[Data records]
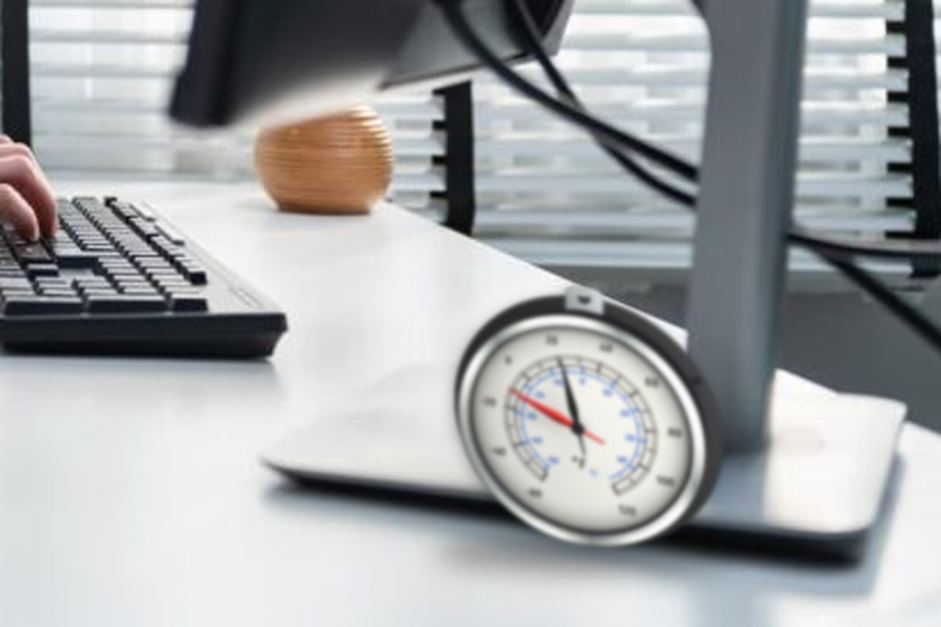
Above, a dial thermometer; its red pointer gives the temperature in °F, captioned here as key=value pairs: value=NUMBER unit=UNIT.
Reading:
...
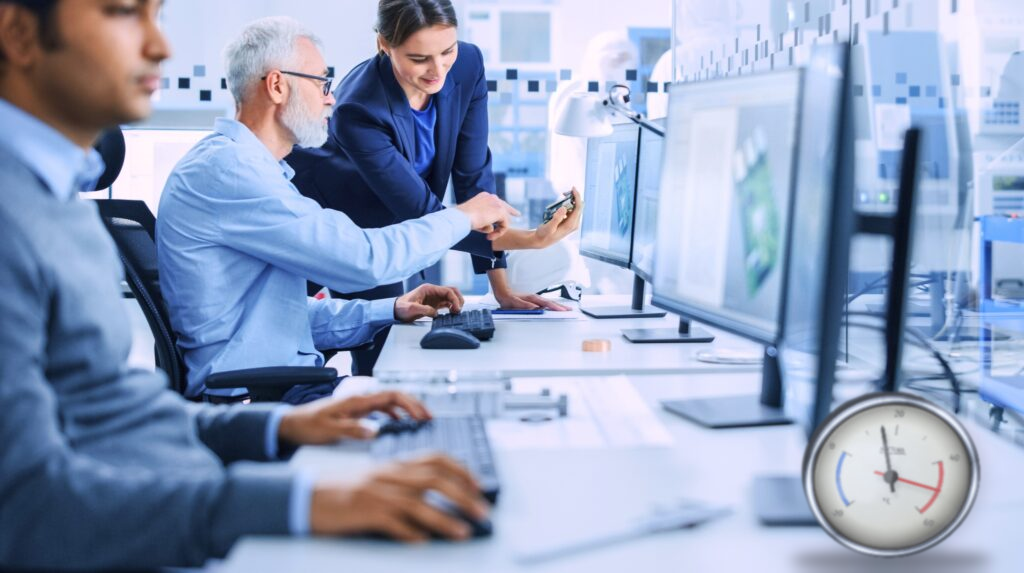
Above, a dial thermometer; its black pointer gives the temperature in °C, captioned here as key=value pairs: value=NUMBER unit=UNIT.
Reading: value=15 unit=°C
...
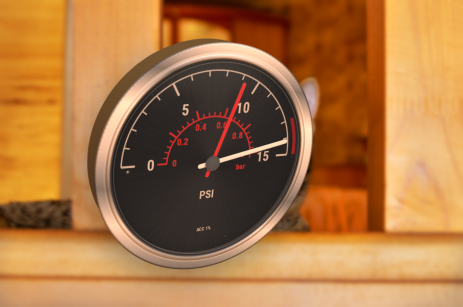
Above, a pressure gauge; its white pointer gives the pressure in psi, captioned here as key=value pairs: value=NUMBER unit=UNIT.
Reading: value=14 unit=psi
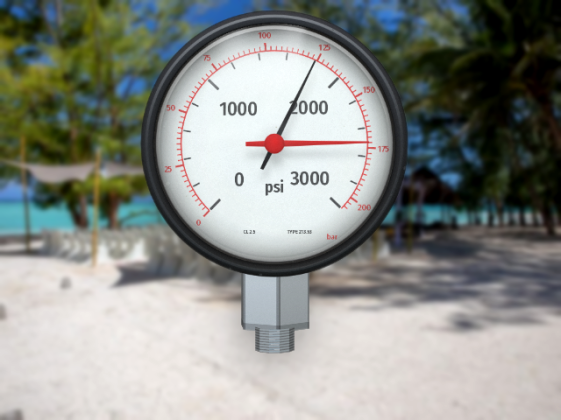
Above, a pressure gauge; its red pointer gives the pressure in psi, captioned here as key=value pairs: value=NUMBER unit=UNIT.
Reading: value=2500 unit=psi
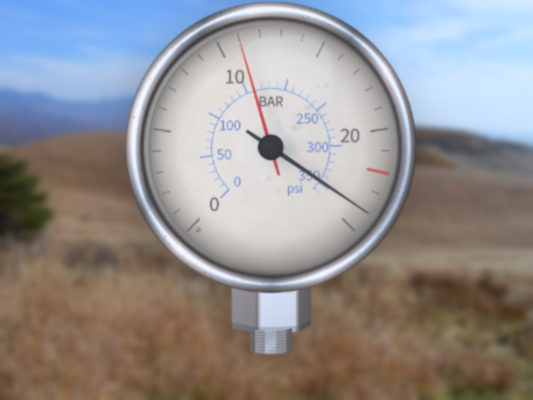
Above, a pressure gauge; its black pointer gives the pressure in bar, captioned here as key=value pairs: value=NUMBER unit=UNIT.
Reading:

[What to produce]
Arrange the part of the items above that opens with the line containing "Above, a pressure gauge; its white" and closes with the line containing "Reading: value=2500 unit=psi" as a numbered list, leaving out blank lines. Leave the pictures out of the answer.

[Completed exercise]
1. Above, a pressure gauge; its white pointer gives the pressure in psi, captioned here as key=value pairs: value=NUMBER unit=UNIT.
2. Reading: value=14 unit=psi
3. Above, a pressure gauge; its red pointer gives the pressure in psi, captioned here as key=value pairs: value=NUMBER unit=UNIT.
4. Reading: value=2500 unit=psi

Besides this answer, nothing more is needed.